Looking at specific figures, they are indeed impressive. In the 2022/23 marketing year, which started on 1 July 2022 and ended on 30 June 2023, grain and leguminous crop exports amounted to 49 million tonnes. Of this, corn accounted for the largest share at 29.1 million tonnes, followed by wheat at 16.8 million tonnes. Ukrainian suppliers also exported 2.7 million tonnes of barley, 18,000 tonnes of rye, and 153,600 tonnes of flour.

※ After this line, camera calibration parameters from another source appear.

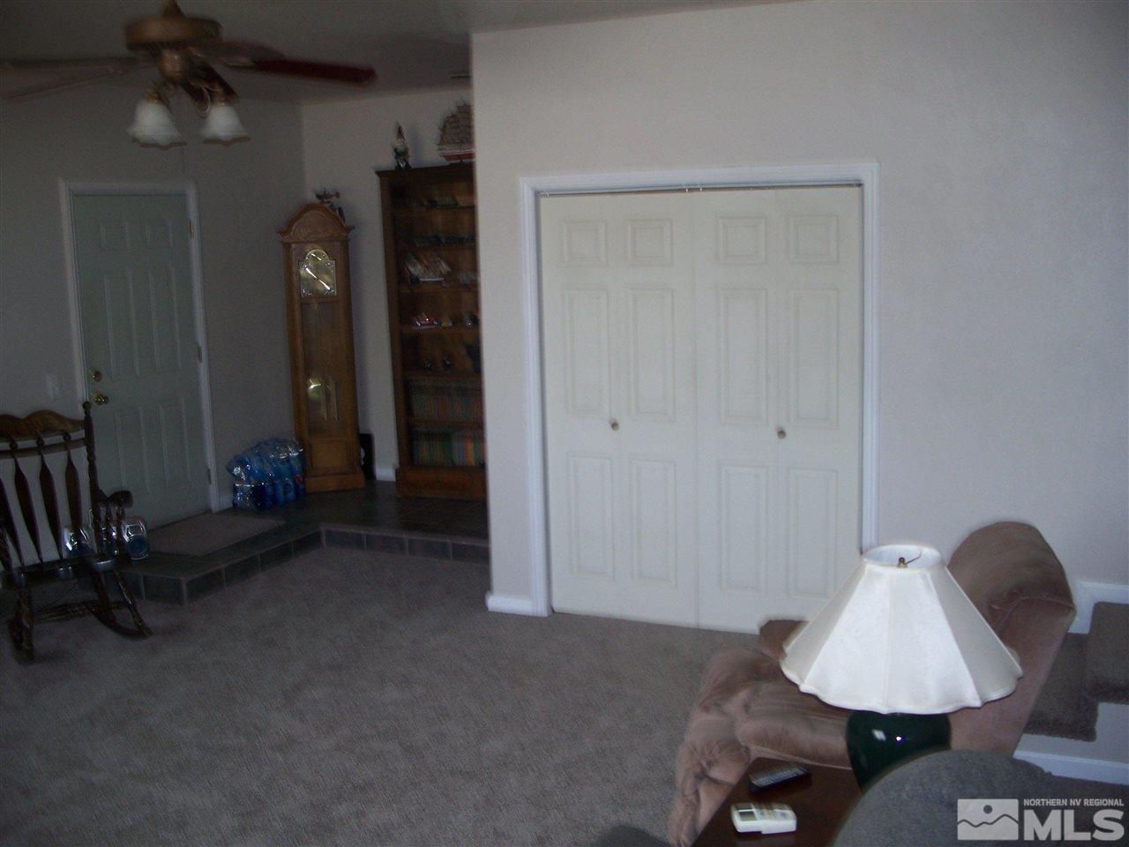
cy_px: 424
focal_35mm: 37
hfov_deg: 50.1
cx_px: 564
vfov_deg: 38.7
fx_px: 1207
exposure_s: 1/60
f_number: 2.8
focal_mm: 7.8
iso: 125
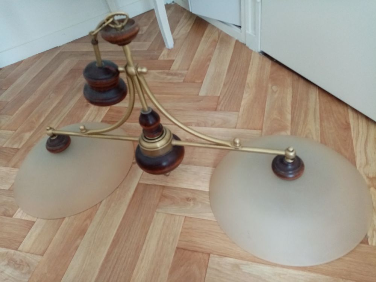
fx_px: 282
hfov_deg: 67.3
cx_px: 188
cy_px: 141
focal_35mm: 26
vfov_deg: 53.1
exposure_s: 1/25
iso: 489
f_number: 1.8
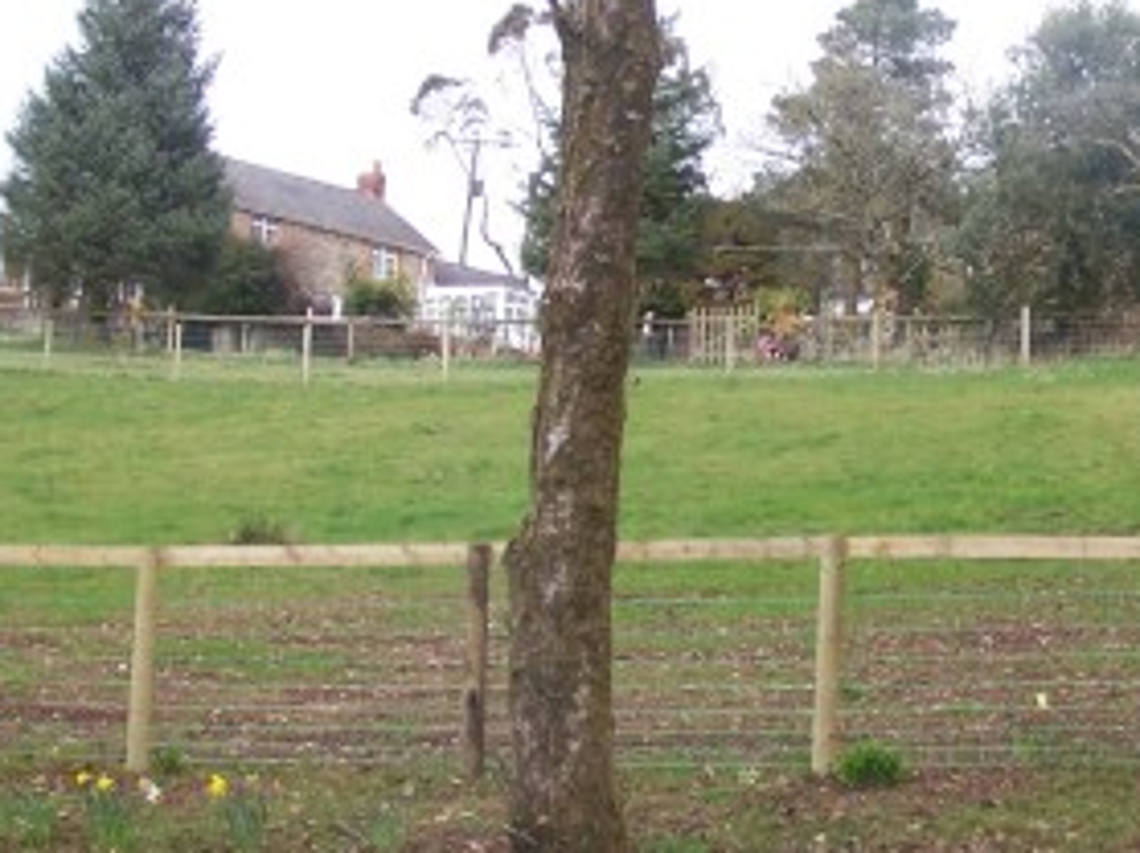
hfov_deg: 20.7
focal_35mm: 94
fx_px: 3093
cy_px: 410
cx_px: 873
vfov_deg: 15.7
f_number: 3.2
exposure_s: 1/250
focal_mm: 8.5
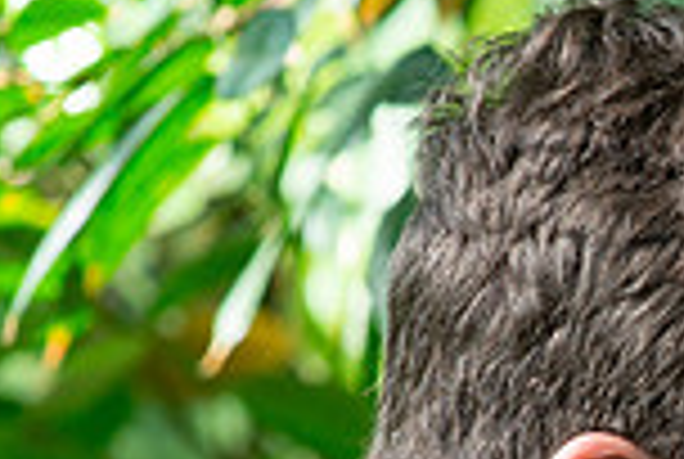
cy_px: 691
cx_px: 1148
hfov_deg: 6.2
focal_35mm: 324
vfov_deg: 4.2
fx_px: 6168
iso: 1000
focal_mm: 85
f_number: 4.5
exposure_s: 1/160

In the 2023/24 marketing year, grain and leguminous crop exports from Ukraine exceeded 50.6 million tonnes, which is 1.6 million tonnes (3%) more than the previous season’s 49 million tonnes, according to the State Customs Service. The majority of this volume was corn at 29.2 million tonnes, slightly more than the previous season. The largest increase was in wheat exports, reaching 18.3 million tonnes, nearly 1.5 million tonnes or 9% more than the previous season. Barley exports slightly decreased to 2.5 million tonnes. Exports of flour and rye also decreased to 97,800 tonnes and 1,600 tonnes, respectively.
Russia Seeks to Return
The Kremlin is eager to be invited back to the negotiating table for a new variant of the Black Sea Grain Initiative. Why is this necessary for them? There are many theories, but two are the most likely. First, such negotiations would give the Russians an opportunity to bargain for the lifting or easing of sanctions imposed on Russia for its aggressive attack on Ukraine. Notably, such easements were introduced as part of the first grain deal in 2022. Second, such negotiations would provide the Russians with leverage to demand that Ukrainians cease attacks on sensitive Russian oil export infrastructure.

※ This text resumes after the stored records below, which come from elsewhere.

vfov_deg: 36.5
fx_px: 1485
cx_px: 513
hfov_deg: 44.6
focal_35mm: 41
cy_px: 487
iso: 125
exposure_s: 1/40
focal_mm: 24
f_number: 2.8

During the meeting between President Recep Tayyip Erdoğan and Ukrainian President Volodymyr Zelensky in Washington on the sidelines of the NATO summit, the revival of the 2022 grain agreement was discussed.
“Stating that Turkey continues its efforts to conclude the Ukrainian-Russian war with a just peace, President Erdoğan added that efforts have begun to revive the Black Sea Grain Initiative. President Erdoğan also stated that Turkey is ready for any initiative, including mediation, to lay the groundwork for peace,” the official website of the Turkish President reported on 11 July.
Ukrainian President Volodymyr Zelensky sees the resolution of this issue somewhat differently. “I had a productive meeting with President of Turkey Recep Tayyip Erdoğan. I am grateful for his unwavering support for Ukraine’s sovereignty and territorial integrity,” he wrote. Finally, after listing the points of discussion, Zelensky mentioned maritime agricultural exports: “We are preparing to hold a conference in Turkey dedicated to food security and freedom of navigation as part of the implementation of the decisions of the Peace Summit.”
Zelensky suggested shifting the discussion to the framework of the communiqué formed following the High-Level Summit on Peace for Ukraine, held in Switzerland on 15-16 June 2024. Specifically, the joint communiqué mentioned efforts towards global food security, for which Ukraine’s participation is a key factor.
This point was the second in the communiqué, indicating its role and importance: “Secondly, global food security depends on the uninterrupted production and supply of food products. In this regard, free, full, and safe maritime trade, as well as access to sea ports in the Black and Azov Seas, are extremely important. Attacks on commercial vessels in ports and throughout the route, as well as on civilian ports and civilian port infrastructure, are unacceptable. Food security must not be used as a weapon. Ukrainian agricultural products must be safely and freely supplied to interested third countries.”
These formulations are unlikely to be acceptable to the Kremlin. They leave little room for Moscow to pressure for the lifting of any sanctions. Moreover, these formulations clearly label Russia’s actions as contrary to the interests of buyers and recipients of Ukrainian food.
So now the ball is in Russia’s court, but the conditions are no longer the same as they were in the spring of 2022 when the Kremlin was elated by its audacity and temporary military achievements.